Start of Data provided

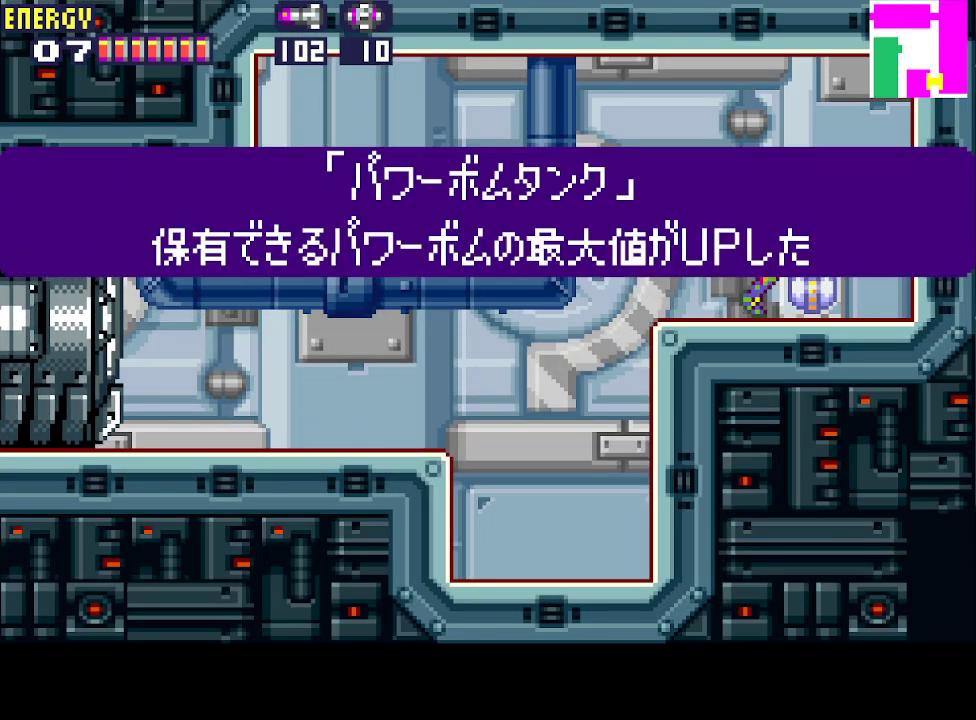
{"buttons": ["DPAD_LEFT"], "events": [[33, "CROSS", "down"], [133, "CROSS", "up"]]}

End of Data provided
Start of Data provided

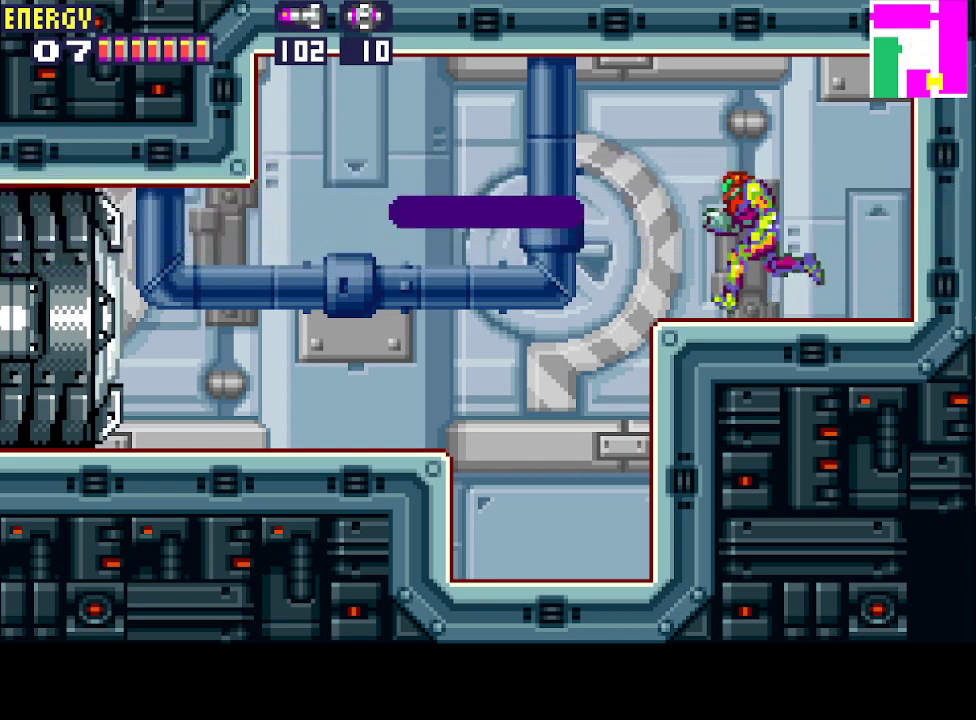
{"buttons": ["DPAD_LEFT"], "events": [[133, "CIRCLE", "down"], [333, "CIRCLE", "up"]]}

End of Data provided
Start of Data provided

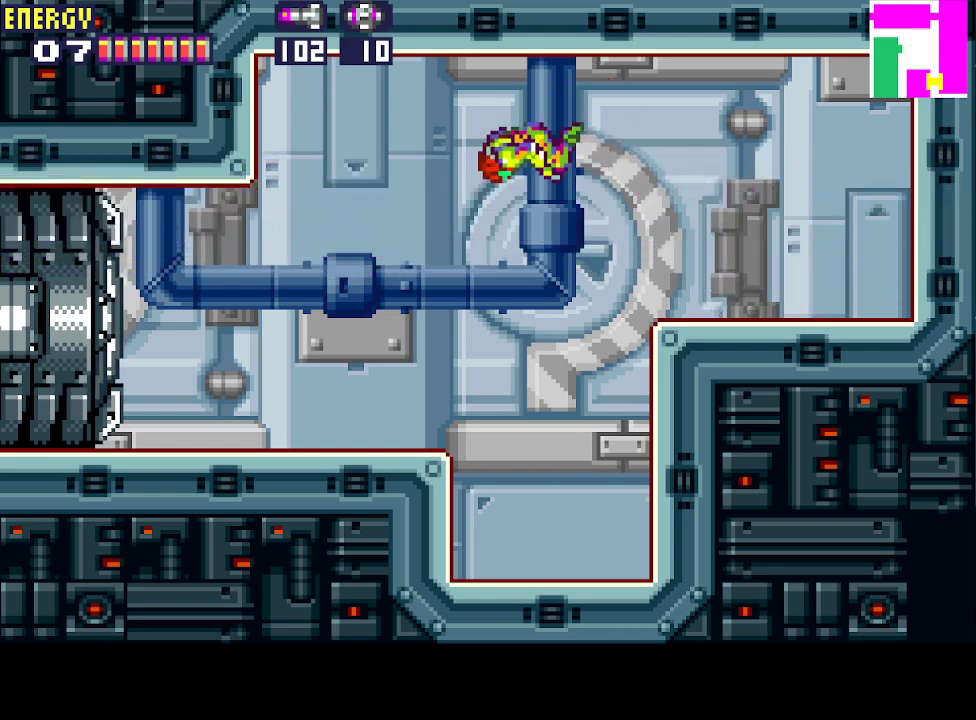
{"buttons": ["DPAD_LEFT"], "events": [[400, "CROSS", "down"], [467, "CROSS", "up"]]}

End of Data provided

### What you need to do
Using the records above, gather all lines where the string "CROSS" is present.

### Result of the exercise
{"buttons": ["DPAD_LEFT"], "events": [[33, "CROSS", "down"], [133, "CROSS", "up"]]}
{"buttons": ["DPAD_LEFT"], "events": [[400, "CROSS", "down"], [467, "CROSS", "up"]]}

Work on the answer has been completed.